• **Collected data**:
※

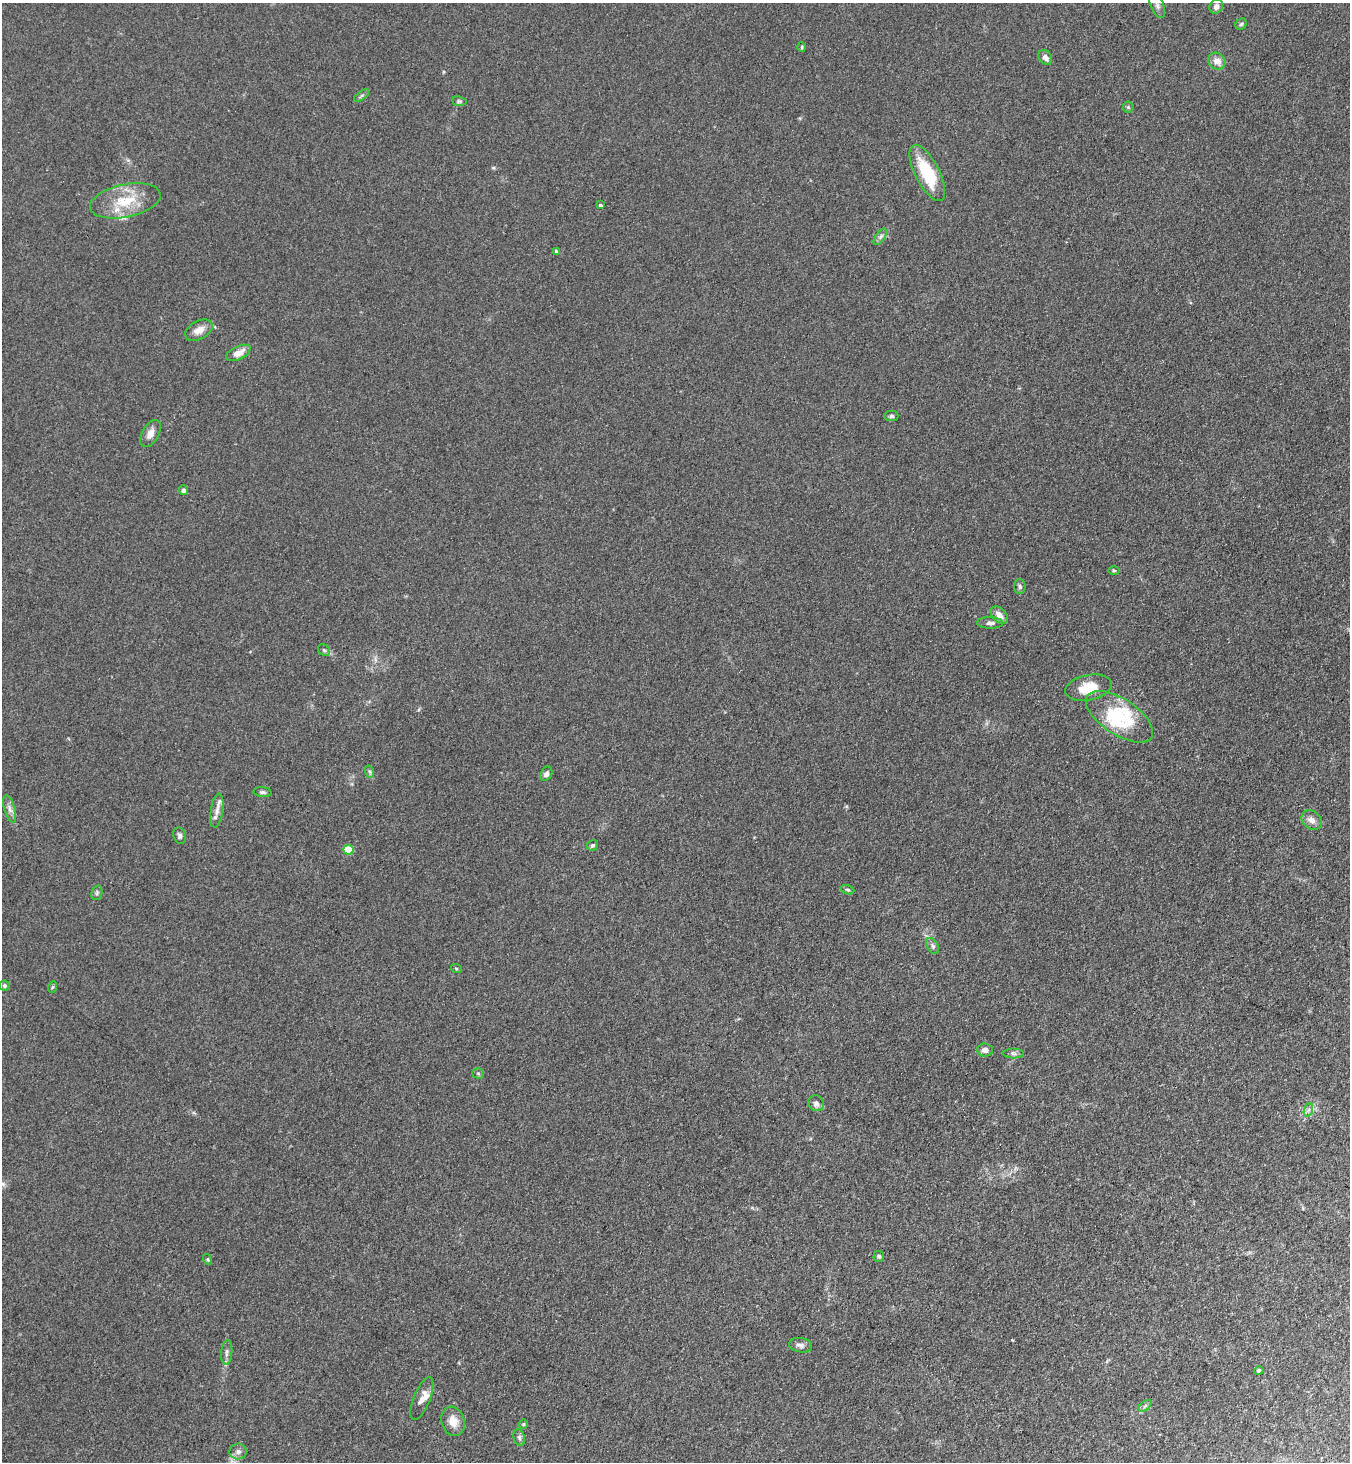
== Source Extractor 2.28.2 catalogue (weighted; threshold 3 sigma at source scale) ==
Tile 6 of 4 x 4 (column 2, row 2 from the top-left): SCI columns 1548-2895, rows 2954-4413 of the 5929 x 5908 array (HDU 1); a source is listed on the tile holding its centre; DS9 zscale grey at full resolution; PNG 1352 x 1464 px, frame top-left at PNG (2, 3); each listed source drawn as its Kron ellipse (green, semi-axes under 4 px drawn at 4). Shown black and unused: <1% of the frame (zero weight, under 3 of 4 exposures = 5% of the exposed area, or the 3 px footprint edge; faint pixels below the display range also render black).
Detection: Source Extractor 2.28.2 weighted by HDU 2 'WHT'; one run over the whole footprint, this tile lists its part. Background 0.184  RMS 0.0086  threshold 0.0387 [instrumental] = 3 sigma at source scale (4.5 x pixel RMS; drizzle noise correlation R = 1.50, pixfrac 1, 0.05/0.05 arcsec/px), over >= 5 px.
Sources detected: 64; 1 inside a brighter object's white glare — neither listed nor drawn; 6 inside a brighter listed object's ellipse — not listed separately; the other 57 listed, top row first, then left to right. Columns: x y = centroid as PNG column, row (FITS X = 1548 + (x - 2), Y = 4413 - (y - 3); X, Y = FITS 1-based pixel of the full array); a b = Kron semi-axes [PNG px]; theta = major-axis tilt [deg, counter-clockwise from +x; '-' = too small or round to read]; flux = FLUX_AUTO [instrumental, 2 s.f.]
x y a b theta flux
1157 6 13 6 -68 3.5
1216 7 7 6 - 3.6
1241 24 6 5 - 1.4
802 47 5 3 - 0.92
1045 57 8 6 -52 3.9
1217 61 9 8 - 6.8
362 96 9 4 35 1.6
459 101 7 4 -7 1.5
1128 107 5 5 - 1.3
927 173 31 12 -63 43
125 201 36 16 12 30
600 205 4 3 - 1.6
880 237 9 4 55 2.4
556 251 4 4 - 1.1
199 330 15 9 29 7.9
238 353 13 6 25 9.1
891 416 7 5 0 1.7
150 433 15 8 61 6.2
183 490 5 4 - 2.6
1114 571 6 4 -1 1.1
1020 586 8 5 -88 2
999 615 10 7 -47 6.3
990 623 13 5 -2 3.3
324 650 6 5 - 1.5
1089 688 24 12 11 19
1119 717 38 18 -33 40
370 772 6 4 -72 1.4
546 774 7 5 60 3.2
263 792 9 5 -5 2
10 809 14 5 -74 4.1
217 811 17 6 81 5.7
1312 820 11 8 -42 5.7
180 836 8 6 -72 2.2
593 845 6 5 - 1.6
348 850 5 5 - 28
847 890 7 4 -19 1.3
97 893 7 5 70 1.6
933 946 9 5 -60 2.3
456 968 5 3 - 0.82
5 986 5 5 - 1.5
53 987 6 4 69 1.1
985 1050 8 6 -3 4.5
1013 1053 10 5 -1 2.5
478 1073 5 5 - 1.4
816 1103 8 7 - 3.4
1308 1110 7 4 70 2.1
879 1256 5 5 - 1.7
208 1259 5 4 - 1.1
800 1345 11 7 -10 3.6
227 1352 12 5 85 3.1
1259 1371 5 4 - 1.9
422 1399 23 8 68 7.4
1145 1406 8 4 37 1.9
453 1421 15 11 -73 10
523 1424 5 4 - 0.97
519 1437 9 5 -74 2.3
238 1452 8 8 - 3.6
Isophote crosses this tile's border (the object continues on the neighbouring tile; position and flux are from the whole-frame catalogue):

※

• **PROBLEM DESCRIPTION**:
Update all of the rows by replacing "Source Extractor" with "SExtractor", changing nothing else, and leave the pictures out of your answer.

• **SOLUTION FOR THIS PROBLEM**:
== SExtractor 2.28.2 catalogue (weighted; threshold 3 sigma at source scale) ==
Tile 6 of 4 x 4 (column 2, row 2 from the top-left): SCI columns 1548-2895, rows 2954-4413 of the 5929 x 5908 array (HDU 1); a source is listed on the tile holding its centre; DS9 zscale grey at full resolution; PNG 1352 x 1464 px, frame top-left at PNG (2, 3); each listed source drawn as its Kron ellipse (green, semi-axes under 4 px drawn at 4). Shown black and unused: <1% of the frame (zero weight, under 3 of 4 exposures = 5% of the exposed area, or the 3 px footprint edge; faint pixels below the display range also render black).
Detection: SExtractor 2.28.2 weighted by HDU 2 'WHT'; one run over the whole footprint, this tile lists its part. Background 0.184  RMS 0.0086  threshold 0.0387 [instrumental] = 3 sigma at source scale (4.5 x pixel RMS; drizzle noise correlation R = 1.50, pixfrac 1, 0.05/0.05 arcsec/px), over >= 5 px.
Sources detected: 64; 1 inside a brighter object's white glare — neither listed nor drawn; 6 inside a brighter listed object's ellipse — not listed separately; the other 57 listed, top row first, then left to right. Columns: x y = centroid as PNG column, row (FITS X = 1548 + (x - 2), Y = 4413 - (y - 3); X, Y = FITS 1-based pixel of the full array); a b = Kron semi-axes [PNG px]; theta = major-axis tilt [deg, counter-clockwise from +x; '-' = too small or round to read]; flux = FLUX_AUTO [instrumental, 2 s.f.]
x y a b theta flux
1157 6 13 6 -68 3.5
1216 7 7 6 - 3.6
1241 24 6 5 - 1.4
802 47 5 3 - 0.92
1045 57 8 6 -52 3.9
1217 61 9 8 - 6.8
362 96 9 4 35 1.6
459 101 7 4 -7 1.5
1128 107 5 5 - 1.3
927 173 31 12 -63 43
125 201 36 16 12 30
600 205 4 3 - 1.6
880 237 9 4 55 2.4
556 251 4 4 - 1.1
199 330 15 9 29 7.9
238 353 13 6 25 9.1
891 416 7 5 0 1.7
150 433 15 8 61 6.2
183 490 5 4 - 2.6
1114 571 6 4 -1 1.1
1020 586 8 5 -88 2
999 615 10 7 -47 6.3
990 623 13 5 -2 3.3
324 650 6 5 - 1.5
1089 688 24 12 11 19
1119 717 38 18 -33 40
370 772 6 4 -72 1.4
546 774 7 5 60 3.2
263 792 9 5 -5 2
10 809 14 5 -74 4.1
217 811 17 6 81 5.7
1312 820 11 8 -42 5.7
180 836 8 6 -72 2.2
593 845 6 5 - 1.6
348 850 5 5 - 28
847 890 7 4 -19 1.3
97 893 7 5 70 1.6
933 946 9 5 -60 2.3
456 968 5 3 - 0.82
5 986 5 5 - 1.5
53 987 6 4 69 1.1
985 1050 8 6 -3 4.5
1013 1053 10 5 -1 2.5
478 1073 5 5 - 1.4
816 1103 8 7 - 3.4
1308 1110 7 4 70 2.1
879 1256 5 5 - 1.7
208 1259 5 4 - 1.1
800 1345 11 7 -10 3.6
227 1352 12 5 85 3.1
1259 1371 5 4 - 1.9
422 1399 23 8 68 7.4
1145 1406 8 4 37 1.9
453 1421 15 11 -73 10
523 1424 5 4 - 0.97
519 1437 9 5 -74 2.3
238 1452 8 8 - 3.6
Isophote crosses this tile's border (the object continues on the neighbouring tile; position and flux are from the whole-frame catalogue):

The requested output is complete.